* Collected data *
—————

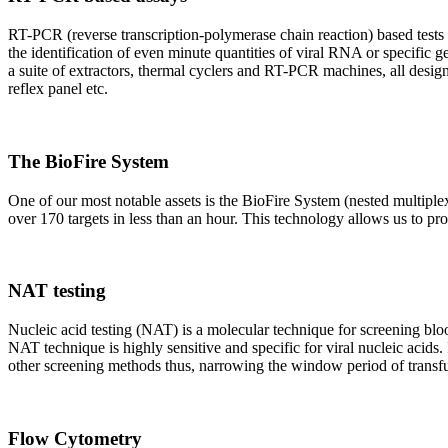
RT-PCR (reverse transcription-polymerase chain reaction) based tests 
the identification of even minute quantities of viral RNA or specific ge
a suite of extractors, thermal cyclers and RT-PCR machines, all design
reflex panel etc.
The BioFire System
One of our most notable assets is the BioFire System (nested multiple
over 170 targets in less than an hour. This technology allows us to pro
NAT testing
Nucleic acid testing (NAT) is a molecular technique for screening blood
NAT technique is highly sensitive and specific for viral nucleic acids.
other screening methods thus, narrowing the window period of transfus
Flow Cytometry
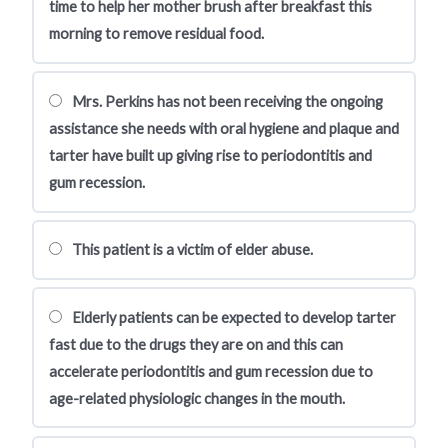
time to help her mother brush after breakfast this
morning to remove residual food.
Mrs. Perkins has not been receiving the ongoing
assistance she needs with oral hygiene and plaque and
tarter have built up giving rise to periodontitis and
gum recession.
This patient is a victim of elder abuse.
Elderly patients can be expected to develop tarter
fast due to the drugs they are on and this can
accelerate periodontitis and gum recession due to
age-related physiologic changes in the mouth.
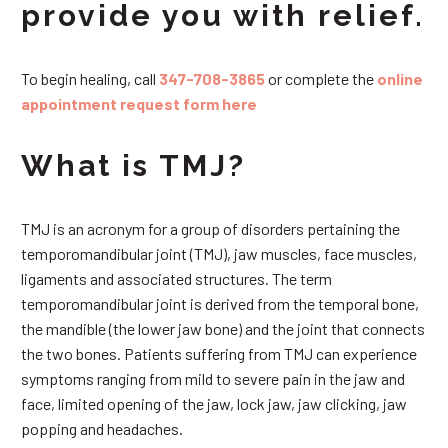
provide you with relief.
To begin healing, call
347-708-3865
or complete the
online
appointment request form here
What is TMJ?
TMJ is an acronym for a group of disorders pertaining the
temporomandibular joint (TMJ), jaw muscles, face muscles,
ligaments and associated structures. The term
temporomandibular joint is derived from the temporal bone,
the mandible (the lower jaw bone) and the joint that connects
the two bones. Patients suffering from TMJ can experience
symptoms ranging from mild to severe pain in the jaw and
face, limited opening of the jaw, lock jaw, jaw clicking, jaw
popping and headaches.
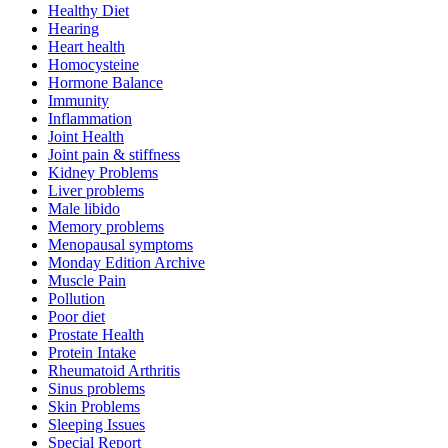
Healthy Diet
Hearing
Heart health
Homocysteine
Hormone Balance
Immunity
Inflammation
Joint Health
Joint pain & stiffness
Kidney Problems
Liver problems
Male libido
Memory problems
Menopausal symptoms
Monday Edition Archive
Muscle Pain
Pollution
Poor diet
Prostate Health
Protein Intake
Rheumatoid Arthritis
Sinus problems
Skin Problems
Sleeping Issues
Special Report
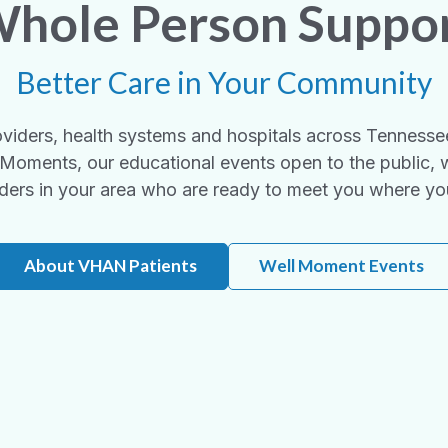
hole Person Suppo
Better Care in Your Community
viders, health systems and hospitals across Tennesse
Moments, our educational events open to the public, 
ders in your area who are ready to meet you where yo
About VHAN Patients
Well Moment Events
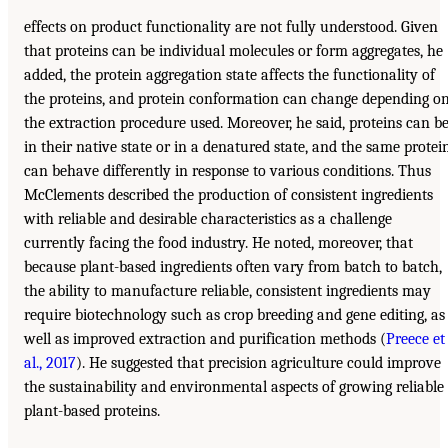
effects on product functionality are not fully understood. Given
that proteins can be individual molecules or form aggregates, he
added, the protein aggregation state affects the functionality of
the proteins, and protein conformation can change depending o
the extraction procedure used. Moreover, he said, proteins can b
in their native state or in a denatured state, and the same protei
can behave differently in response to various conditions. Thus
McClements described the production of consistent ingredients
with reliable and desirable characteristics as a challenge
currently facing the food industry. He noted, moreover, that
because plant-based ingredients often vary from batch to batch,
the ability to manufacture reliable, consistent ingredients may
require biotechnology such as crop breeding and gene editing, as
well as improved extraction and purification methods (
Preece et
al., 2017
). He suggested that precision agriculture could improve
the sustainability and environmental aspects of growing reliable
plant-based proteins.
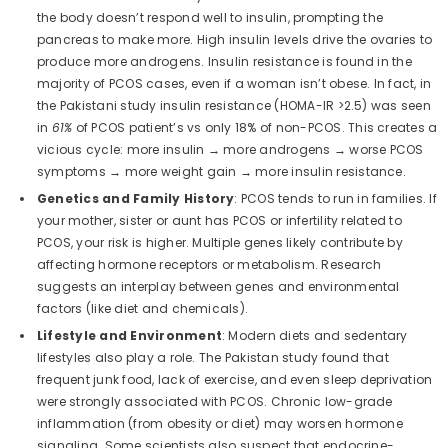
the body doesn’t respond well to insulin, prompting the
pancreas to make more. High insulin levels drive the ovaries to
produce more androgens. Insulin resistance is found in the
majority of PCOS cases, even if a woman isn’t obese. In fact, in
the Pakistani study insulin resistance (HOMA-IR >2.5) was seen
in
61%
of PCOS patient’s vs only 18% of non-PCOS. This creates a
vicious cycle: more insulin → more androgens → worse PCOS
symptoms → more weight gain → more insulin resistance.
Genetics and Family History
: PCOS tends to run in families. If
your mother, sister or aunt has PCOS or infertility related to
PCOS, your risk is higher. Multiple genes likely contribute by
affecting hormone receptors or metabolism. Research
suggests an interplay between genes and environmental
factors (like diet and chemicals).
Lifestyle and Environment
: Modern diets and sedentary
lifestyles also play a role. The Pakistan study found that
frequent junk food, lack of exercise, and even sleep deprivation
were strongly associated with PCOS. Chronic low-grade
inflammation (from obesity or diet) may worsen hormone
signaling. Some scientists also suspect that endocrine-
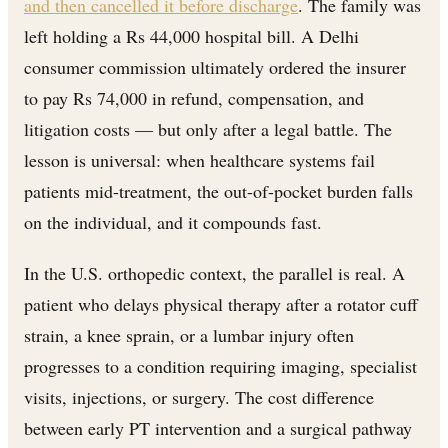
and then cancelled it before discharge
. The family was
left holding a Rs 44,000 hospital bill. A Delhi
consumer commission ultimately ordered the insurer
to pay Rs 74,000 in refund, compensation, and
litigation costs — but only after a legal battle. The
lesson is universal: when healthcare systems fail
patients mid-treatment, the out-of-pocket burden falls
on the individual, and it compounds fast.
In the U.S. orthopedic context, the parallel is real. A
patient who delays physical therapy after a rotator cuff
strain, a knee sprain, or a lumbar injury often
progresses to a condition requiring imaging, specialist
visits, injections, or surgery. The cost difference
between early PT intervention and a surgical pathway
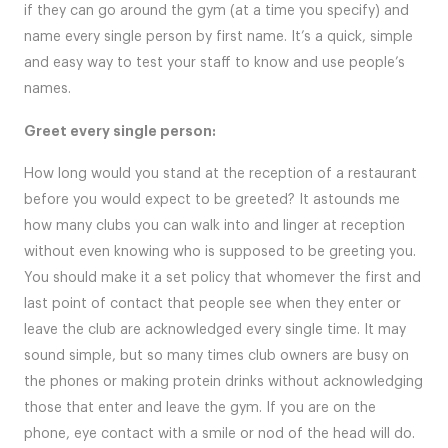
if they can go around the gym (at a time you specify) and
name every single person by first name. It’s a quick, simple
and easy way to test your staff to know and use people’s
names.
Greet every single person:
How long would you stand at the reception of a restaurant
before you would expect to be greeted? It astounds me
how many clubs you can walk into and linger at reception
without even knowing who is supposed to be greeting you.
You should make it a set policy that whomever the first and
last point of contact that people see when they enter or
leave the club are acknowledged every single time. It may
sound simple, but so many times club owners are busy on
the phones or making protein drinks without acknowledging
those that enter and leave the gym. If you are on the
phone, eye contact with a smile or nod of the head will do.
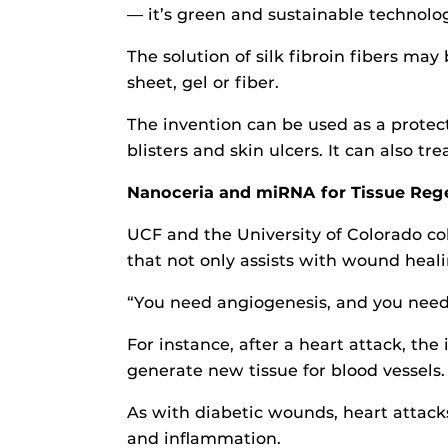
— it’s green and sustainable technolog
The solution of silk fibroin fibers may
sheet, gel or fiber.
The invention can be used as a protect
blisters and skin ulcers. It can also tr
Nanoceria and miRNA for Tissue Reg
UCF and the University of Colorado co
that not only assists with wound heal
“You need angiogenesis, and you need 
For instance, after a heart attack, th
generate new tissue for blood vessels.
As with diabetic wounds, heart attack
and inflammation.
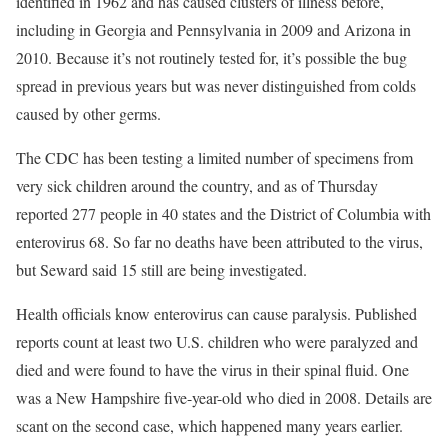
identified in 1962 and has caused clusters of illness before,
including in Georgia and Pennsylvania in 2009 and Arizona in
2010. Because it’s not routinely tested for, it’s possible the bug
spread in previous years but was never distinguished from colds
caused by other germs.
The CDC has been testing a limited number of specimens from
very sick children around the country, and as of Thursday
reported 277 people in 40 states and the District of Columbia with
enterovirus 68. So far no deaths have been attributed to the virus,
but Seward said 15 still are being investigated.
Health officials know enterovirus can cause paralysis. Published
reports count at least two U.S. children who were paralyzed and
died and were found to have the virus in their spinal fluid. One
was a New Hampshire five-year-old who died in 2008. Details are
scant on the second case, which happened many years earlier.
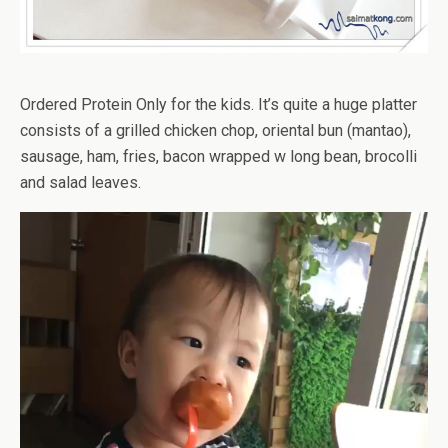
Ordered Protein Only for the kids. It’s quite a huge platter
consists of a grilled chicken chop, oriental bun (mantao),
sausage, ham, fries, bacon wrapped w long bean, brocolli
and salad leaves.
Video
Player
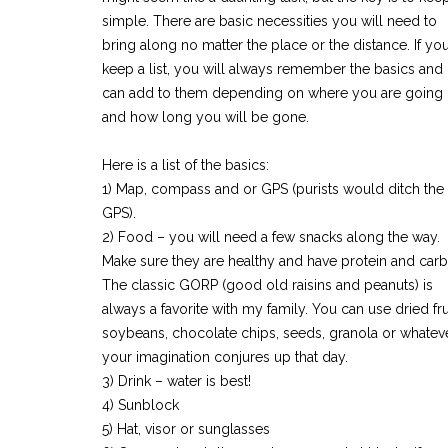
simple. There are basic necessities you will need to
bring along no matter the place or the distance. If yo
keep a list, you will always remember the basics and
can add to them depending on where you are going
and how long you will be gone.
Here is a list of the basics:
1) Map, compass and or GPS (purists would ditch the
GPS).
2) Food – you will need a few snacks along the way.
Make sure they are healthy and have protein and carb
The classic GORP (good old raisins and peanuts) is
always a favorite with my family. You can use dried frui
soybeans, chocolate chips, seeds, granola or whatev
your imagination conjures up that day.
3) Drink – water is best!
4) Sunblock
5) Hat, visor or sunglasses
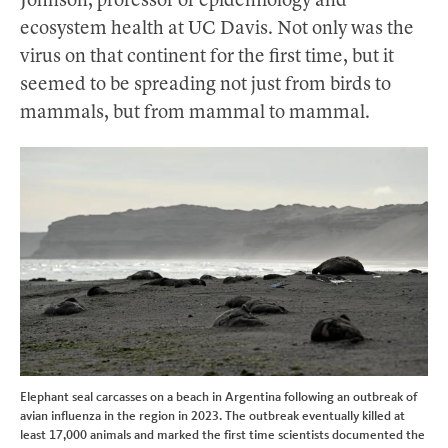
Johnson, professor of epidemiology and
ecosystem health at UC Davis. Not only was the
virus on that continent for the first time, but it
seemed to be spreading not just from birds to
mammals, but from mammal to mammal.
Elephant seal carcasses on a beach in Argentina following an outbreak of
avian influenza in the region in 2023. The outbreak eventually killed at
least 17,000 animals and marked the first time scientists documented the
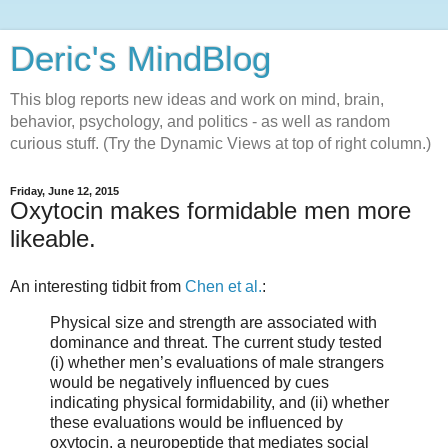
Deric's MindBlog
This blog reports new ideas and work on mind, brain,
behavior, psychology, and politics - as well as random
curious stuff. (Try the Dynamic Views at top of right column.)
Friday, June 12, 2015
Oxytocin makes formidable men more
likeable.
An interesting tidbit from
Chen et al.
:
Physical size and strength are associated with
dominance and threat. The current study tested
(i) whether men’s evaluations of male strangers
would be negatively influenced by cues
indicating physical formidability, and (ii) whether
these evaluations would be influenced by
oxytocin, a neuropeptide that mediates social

—————

* Directions *
Although the records hold pictures, the copy must not; give again exactly the lines from the one with "Here is a list" through the one with "An interesting tidbit from".

* Completed task *
Here is a list of the basics:
1) Map, compass and or GPS (purists would ditch the
GPS).
2) Food – you will need a few snacks along the way.
Make sure they are healthy and have protein and carb
The classic GORP (good old raisins and peanuts) is
always a favorite with my family. You can use dried frui
soybeans, chocolate chips, seeds, granola or whatev
your imagination conjures up that day.
3) Drink – water is best!
4) Sunblock
5) Hat, visor or sunglasses
Johnson, professor of epidemiology and
ecosystem health at UC Davis. Not only was the
virus on that continent for the first time, but it
seemed to be spreading not just from birds to
mammals, but from mammal to mammal.
Elephant seal carcasses on a beach in Argentina following an outbreak of
avian influenza in the region in 2023. The outbreak eventually killed at
least 17,000 animals and marked the first time scientists documented the
Deric's MindBlog
This blog reports new ideas and work on mind, brain,
behavior, psychology, and politics - as well as random
curious stuff. (Try the Dynamic Views at top of right column.)
Friday, June 12, 2015
Oxytocin makes formidable men more
likeable.
An interesting tidbit from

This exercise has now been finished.